We got a breadmaker, and even though I've messed up the last two recipes, the products have been delightfully edible. Oh, and I picked up some old bento boxes from Balgram, which renewed my vigor in making them (also, I promised I would use them, so this post is in part proof). I've been looking to Bento Love for inspiration; I love all the photos. Here are all the lunches I've made in the past week (also, sorry about how Blogger and photos never get along):
Zuccini, cabbage, mushrooms, and ground beef. I forgot to salt the beef. 

Steamed cabbage with blanched bean sprouts and bonito flakes on the right. The left is shrimp taco leftovers: Red onion, corn, and shrimp combine with mango and cilantro (thanks to my Aunt Melissa for the idea)
Barley salad from Shana's recipe sharing circle; that stuff is rice pudding. Two tiers is especially nice for this kind of setup.
Spaghetti with green beans, chicken, mushrooms, and spinach
Spinach, sweet omelet, and ginger garlic chicken over rice (pickled ginger garnish)

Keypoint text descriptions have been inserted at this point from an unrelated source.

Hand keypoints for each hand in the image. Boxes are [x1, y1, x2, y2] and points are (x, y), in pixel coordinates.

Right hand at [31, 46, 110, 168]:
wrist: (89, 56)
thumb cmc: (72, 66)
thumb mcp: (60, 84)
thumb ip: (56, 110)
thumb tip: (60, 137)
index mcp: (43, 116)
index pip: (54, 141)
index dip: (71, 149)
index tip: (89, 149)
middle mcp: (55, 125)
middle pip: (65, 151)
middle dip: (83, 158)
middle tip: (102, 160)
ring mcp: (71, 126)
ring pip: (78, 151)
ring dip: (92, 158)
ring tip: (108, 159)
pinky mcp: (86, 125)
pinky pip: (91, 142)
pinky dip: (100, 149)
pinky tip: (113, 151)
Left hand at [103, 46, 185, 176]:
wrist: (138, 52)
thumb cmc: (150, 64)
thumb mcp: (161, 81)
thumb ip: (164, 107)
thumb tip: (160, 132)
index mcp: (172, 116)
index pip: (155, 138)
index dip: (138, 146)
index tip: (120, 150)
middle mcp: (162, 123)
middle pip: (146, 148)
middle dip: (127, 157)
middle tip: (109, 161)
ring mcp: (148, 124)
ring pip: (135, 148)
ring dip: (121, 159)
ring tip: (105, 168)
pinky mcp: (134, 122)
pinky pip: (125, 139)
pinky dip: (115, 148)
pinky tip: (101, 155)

Having leftovers like the chicken and spaghetti made making these lunches a lot easier. It also helped that I was getting up earlier to take Koko out (although I've simply gone back to bed some mornings). It's a way I show my love for my husband, and also it helps me experiment with new food stuff in a low-risk situation. I'm still content with a bagel and an apple for lunch, but I think making myself a portion beforehand is a good way to make sure I actually eat something other than pieces of bread (the laziness of the afternoon!).  Anyway, that's what the last two weeks have been like.